[Begin]
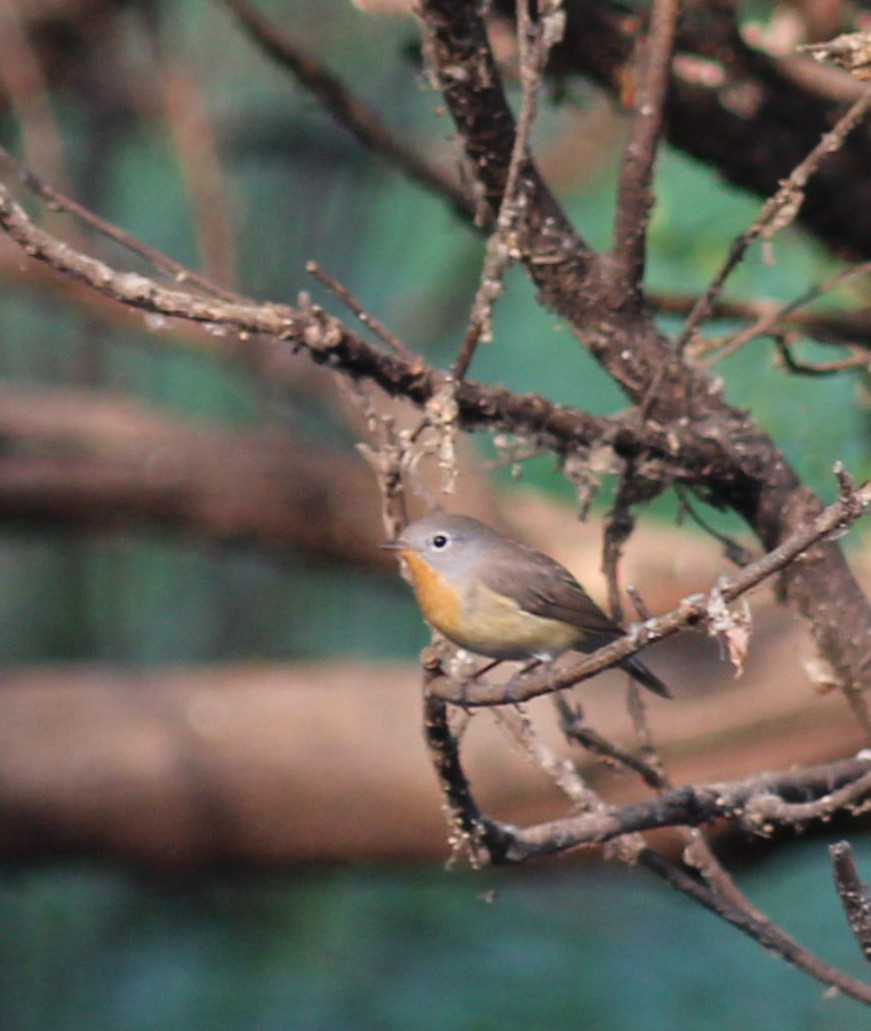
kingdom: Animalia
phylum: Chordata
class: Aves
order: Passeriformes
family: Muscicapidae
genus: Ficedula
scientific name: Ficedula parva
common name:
[End]
** STATED TASK **
Reprint the lines of every item with "common name" replaced by "vernacular name" and everything else unchanged. Leave out the pictures.

** WORKED ANSWER **
kingdom: Animalia
phylum: Chordata
class: Aves
order: Passeriformes
family: Muscicapidae
genus: Ficedula
scientific name: Ficedula parva
vernacular name:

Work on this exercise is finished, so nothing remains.